Unter den Gästen war am Freitag auch das geistliche Oberhaupt der Israelitischen Religionsgemeinschaft Württemberg, Landesrabbiner Netanel Wurmser. Weitere Gäste waren unter anderen auch Stadtarchivarin Claudia Heuwinkel und der Historiker Hartwig Behr, die beide viel für die Erforschung der jüdischen Geschichte Creglingens geleistet haben.
Zwölf Steine, fünf Orte
- Der Künstler Gunter Demnig erinnert mit den Stolpersteinen an die Opfer der NS-Zeit, indem er vor ihrem letzten selbst gewählten Wohnort Gedenktafeln aus Messing ins Trottoir einlässt.
- Die Stolpersteine sind Betonwürfel in der Größe 10 cm x 10 cm x 10 cm, mit einer darauf verankerten Messingplatte. Auf dieser wird der Name eines NS-Opfers eingehämmert. Die Steine werden dann vor den Häusern verlegt, in denen jene Menschen gelebt oder gearbeitet haben.

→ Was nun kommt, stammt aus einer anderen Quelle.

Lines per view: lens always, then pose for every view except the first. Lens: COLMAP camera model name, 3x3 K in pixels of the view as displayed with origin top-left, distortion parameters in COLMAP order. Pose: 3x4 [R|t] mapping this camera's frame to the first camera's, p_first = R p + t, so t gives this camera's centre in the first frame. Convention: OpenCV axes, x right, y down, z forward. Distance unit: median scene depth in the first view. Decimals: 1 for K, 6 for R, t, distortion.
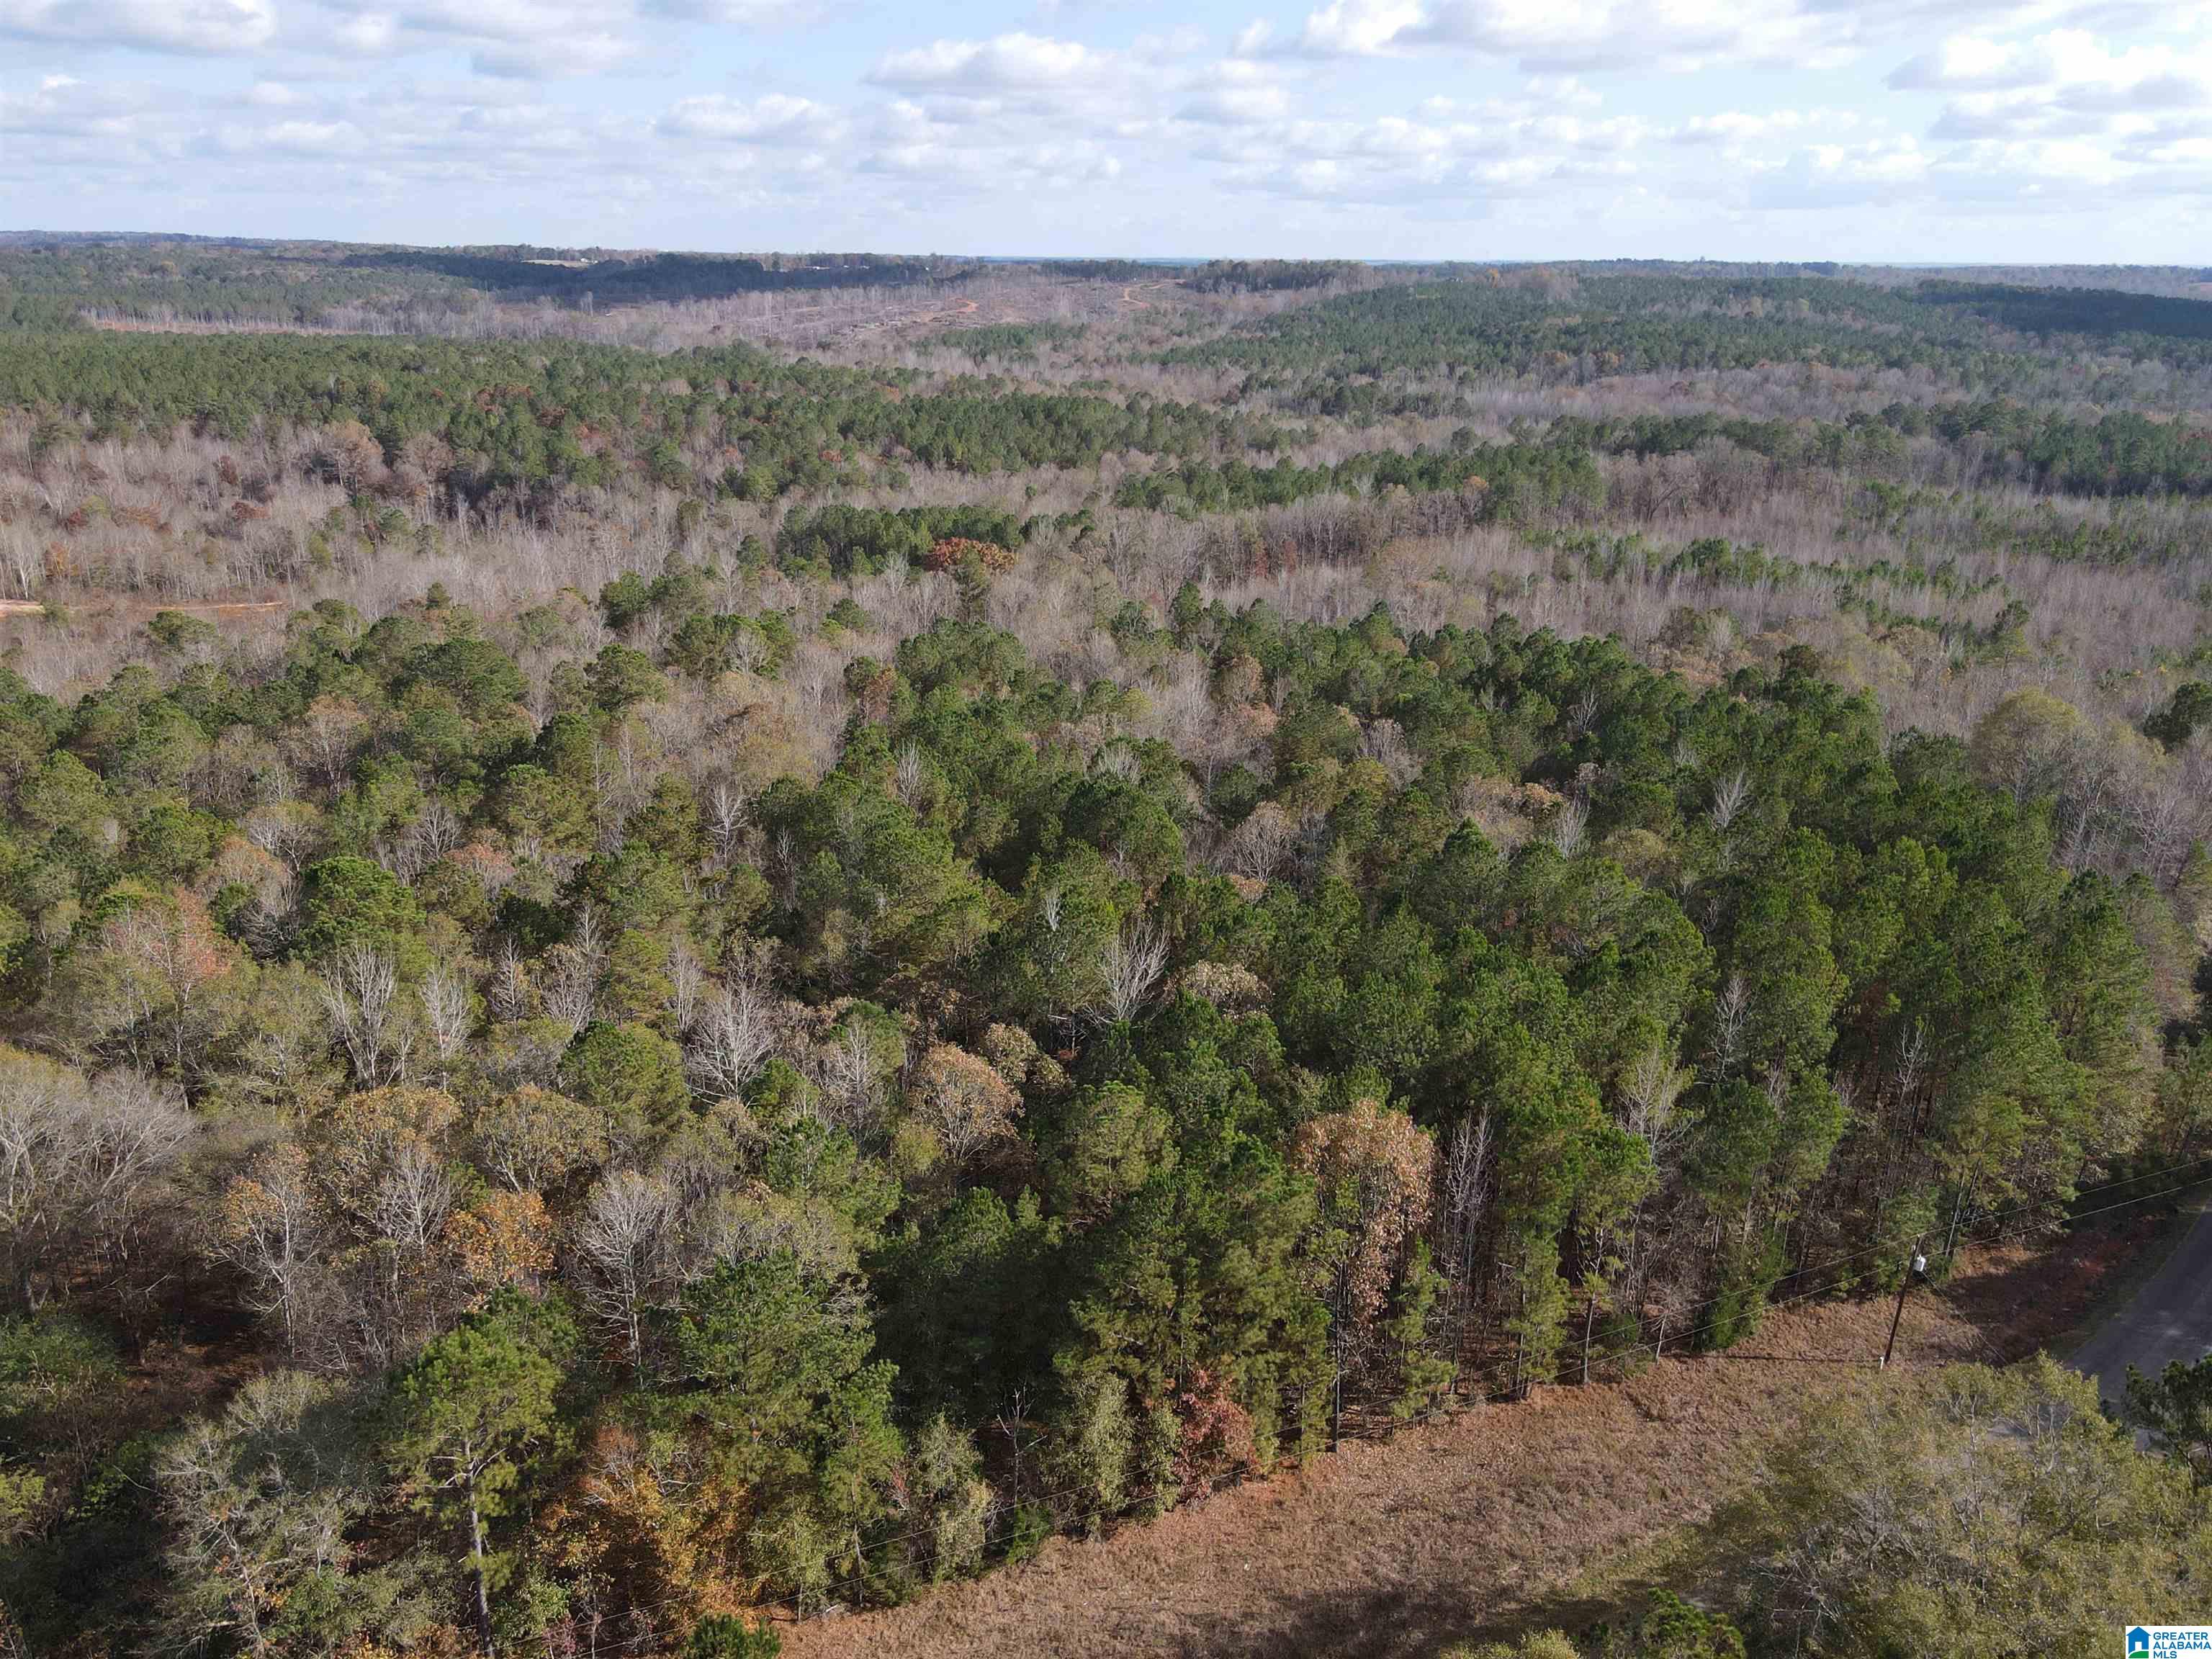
lens RADIAL K [[1580.3, 0, 1106.0], [0, 1580.3, 829.5], [0, 0, 1]] dist [-0.013348, 0.044976]
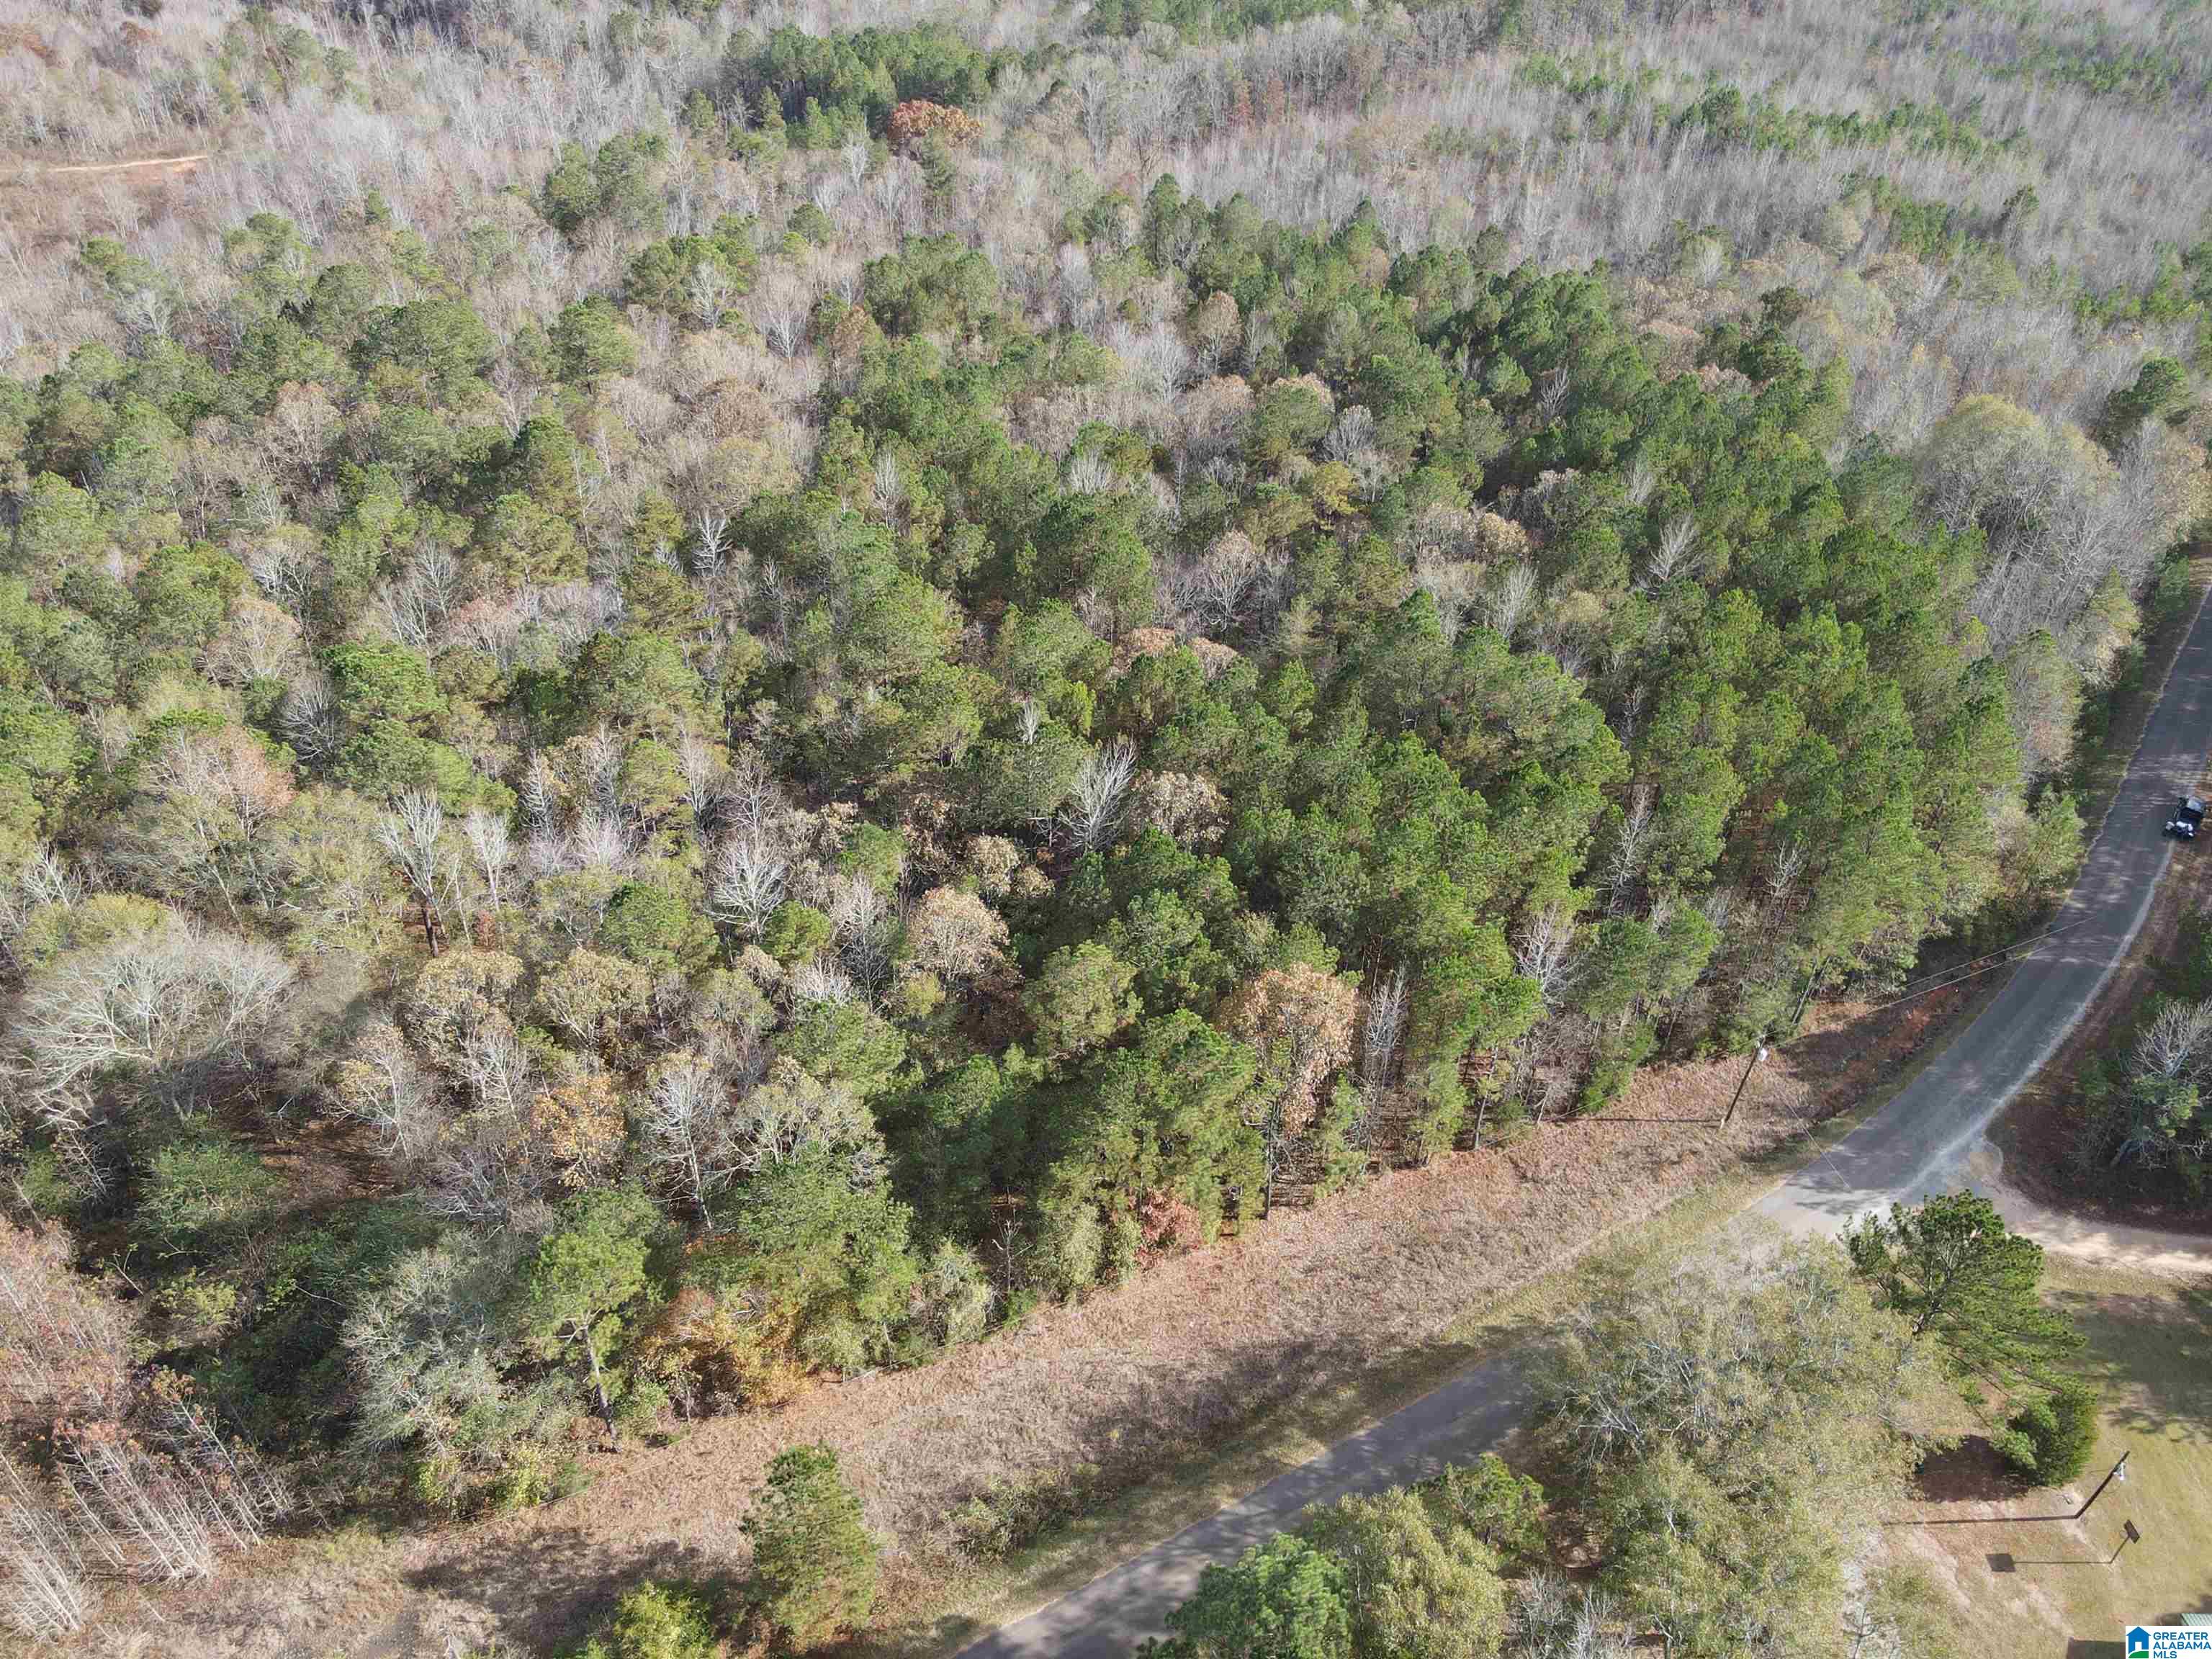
lens RADIAL K [[1561.7, 0, 1106.0], [0, 1561.7, 829.5], [0, 0, 1]] dist [0.010032, -0.002377]
pose [[0.999885, -0.005799, 0.014001, 0.003853], [0.001152, 0.950303, 0.311326, -0.257163], [-0.015111, -0.311274, 0.950200, -0.061479]]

- In Creglingen wurden die Stolpersteine an folgenden Stellen verlegt: Badgasse 3 (zwei Steine), Lindleinstraße 16 (zwei Steine), Hauptstraße 23 (zwei Steine), Kreuzstraße 5 (vier Steine), Lindleinstraße 4 (zwei Steine).
- Erinnert wird an: Hermann Stern (gestorben am 25. März 1933 nach schweren Misshandlungen durch SA-Schläger); Emil Stern (Flucht 1939 in die USA); Arnold Rosenfeld (gestorben am 2. April 1933 nach schweren Misshandlungen am 25. März); Ida Rosenfeld, geborene Ney (deportiert 1941, ermordet in Litzmannstadt; Rudolf Sinsheimer (Flucht 1941 in USA); Peppi Sinsheimer, geborene Elkan (Tod 25. März 1933 nach Herzinfarkt); Karl Gutmann (Flucht 1939 in die USA); Nanette Gutmann, geborene Reinstein (Flucht 1939 in die USA); Salomon Landauer (Flucht 1939 in die USA); Friederike Landauer, geborene Gutmann (Flucht 1939 in die USA); Max Gutmann (deportiert 1942, ermordet in Izbica); Frida Gutmann, geborene Gundelfinger, deportiert 1942, ermordet in Izbica).